ICBC reported a 12% increase in first quarter profit last month, and extended 25% more loans than in the same period in 2012. So why is Goldman selling?
Tarnished dreams
When Goldman (and private equity funds and senior partners who invested alongside it) bought its initial stake in ICBC of around 5% in 2006 the investment was seen as a strategic move. Charles Geisst, a finance academic, told the Wall Street Journal that “American banks wanted to get a piece of Chinese banks because they knew the Chinese were quite capable of avoiding Wall Street to raise capital. This was a way of getting in.”
But that hasn’t quite panned out. Goldman’s fees in China for services such as underwriting have been lackluster at best, and it has been steadily selling off bits of its ICBC stake. It isn’t alone—UBS, Royal Bank of Scotland, Bank of America, Citigroup and HSBC have all divested stakes in Chinese banks recently.
One reason that international banks have been running for the exits is that, when they go into effect next year, international banking regulations known as Basel III will make holding minority stakes in banks more expensive.
Yo-yo stock
But Goldman has been selling down its ICBC stake since long before Basel III loomed large.
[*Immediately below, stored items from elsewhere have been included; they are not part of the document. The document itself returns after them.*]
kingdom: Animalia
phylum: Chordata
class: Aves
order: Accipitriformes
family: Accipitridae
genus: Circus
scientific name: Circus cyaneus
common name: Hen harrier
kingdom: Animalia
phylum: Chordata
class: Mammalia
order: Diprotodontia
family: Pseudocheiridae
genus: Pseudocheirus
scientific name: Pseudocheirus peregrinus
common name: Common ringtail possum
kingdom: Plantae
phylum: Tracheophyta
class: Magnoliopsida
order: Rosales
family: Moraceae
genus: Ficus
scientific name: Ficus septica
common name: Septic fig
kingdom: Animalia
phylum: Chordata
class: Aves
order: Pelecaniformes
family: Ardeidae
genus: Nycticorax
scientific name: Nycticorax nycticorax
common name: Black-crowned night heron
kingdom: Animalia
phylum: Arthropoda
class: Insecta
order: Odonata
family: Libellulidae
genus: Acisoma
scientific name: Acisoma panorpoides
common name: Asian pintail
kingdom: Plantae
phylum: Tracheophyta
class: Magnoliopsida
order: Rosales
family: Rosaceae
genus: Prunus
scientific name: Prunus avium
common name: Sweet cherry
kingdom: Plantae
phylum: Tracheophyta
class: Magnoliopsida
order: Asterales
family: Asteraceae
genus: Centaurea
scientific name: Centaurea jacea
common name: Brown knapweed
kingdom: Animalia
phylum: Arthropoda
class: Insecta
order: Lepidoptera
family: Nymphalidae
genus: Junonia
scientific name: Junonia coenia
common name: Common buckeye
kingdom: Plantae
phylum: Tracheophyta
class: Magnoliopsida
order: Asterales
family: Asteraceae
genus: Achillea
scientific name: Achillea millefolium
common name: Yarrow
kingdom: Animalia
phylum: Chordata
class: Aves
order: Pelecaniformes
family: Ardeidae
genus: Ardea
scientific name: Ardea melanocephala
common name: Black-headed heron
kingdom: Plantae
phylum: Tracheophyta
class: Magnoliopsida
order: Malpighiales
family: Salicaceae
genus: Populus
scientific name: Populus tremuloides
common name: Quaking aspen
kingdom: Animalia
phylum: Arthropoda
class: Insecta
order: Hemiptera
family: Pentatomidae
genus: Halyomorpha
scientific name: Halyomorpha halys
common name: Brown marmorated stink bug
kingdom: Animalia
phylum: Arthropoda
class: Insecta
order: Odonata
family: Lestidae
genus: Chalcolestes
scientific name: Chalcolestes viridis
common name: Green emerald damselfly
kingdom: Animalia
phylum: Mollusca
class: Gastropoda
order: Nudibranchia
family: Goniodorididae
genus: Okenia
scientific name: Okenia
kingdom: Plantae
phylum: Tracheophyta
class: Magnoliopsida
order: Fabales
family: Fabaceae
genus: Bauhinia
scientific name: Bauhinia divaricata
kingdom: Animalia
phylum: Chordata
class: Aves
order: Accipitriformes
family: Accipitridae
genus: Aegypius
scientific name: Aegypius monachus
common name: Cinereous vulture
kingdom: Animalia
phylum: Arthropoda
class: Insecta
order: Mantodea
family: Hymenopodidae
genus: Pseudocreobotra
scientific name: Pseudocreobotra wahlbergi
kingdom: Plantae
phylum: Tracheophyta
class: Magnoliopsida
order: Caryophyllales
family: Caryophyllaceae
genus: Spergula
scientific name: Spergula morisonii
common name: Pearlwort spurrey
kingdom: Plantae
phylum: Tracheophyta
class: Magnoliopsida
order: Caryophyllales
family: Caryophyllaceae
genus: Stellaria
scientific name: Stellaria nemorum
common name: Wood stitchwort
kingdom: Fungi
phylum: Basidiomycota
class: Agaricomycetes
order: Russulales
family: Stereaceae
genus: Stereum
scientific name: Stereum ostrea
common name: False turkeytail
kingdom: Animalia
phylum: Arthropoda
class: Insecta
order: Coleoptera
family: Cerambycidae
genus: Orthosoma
Although Goldman has made almost triple its initial $2.58 billion investment in its six ICBC sell-offs, the stock has at times been volatile, whipsawing Goldman’s own profits and losses along with it. For instance, in 2010, Goldman made $747 million on its ICBC stake and then lost $905 million in the following year.
Dark clouds on the horizon
Then there is ICBC’s financial outlook. Like other Chinese banks, its profitability has been slowing of late, after having raked it in during the boom years of China’s massive lending-driven stimulus. On top of that, regulators are increasingly worried about bad debts piling up in the sector. Though ICBC’s vulnerability to bad loans still looks to be minimal—its ratio of non-performing loans to overall lending was 0.87% in the first quarter of 2013, lower than the sector average of 0.96%—it’s nonetheless rising. And some, like short-seller Carson Block, say that that looking at that metric alone risks missing a more worrying picture. “We believe NPL figures greatly understate the potential scope of the problem of poor quality loans,” Block, who founded Muddy Waters research group, told Bloomberg. “Our concerns implicate loans throughout the economy—both public and private sector.”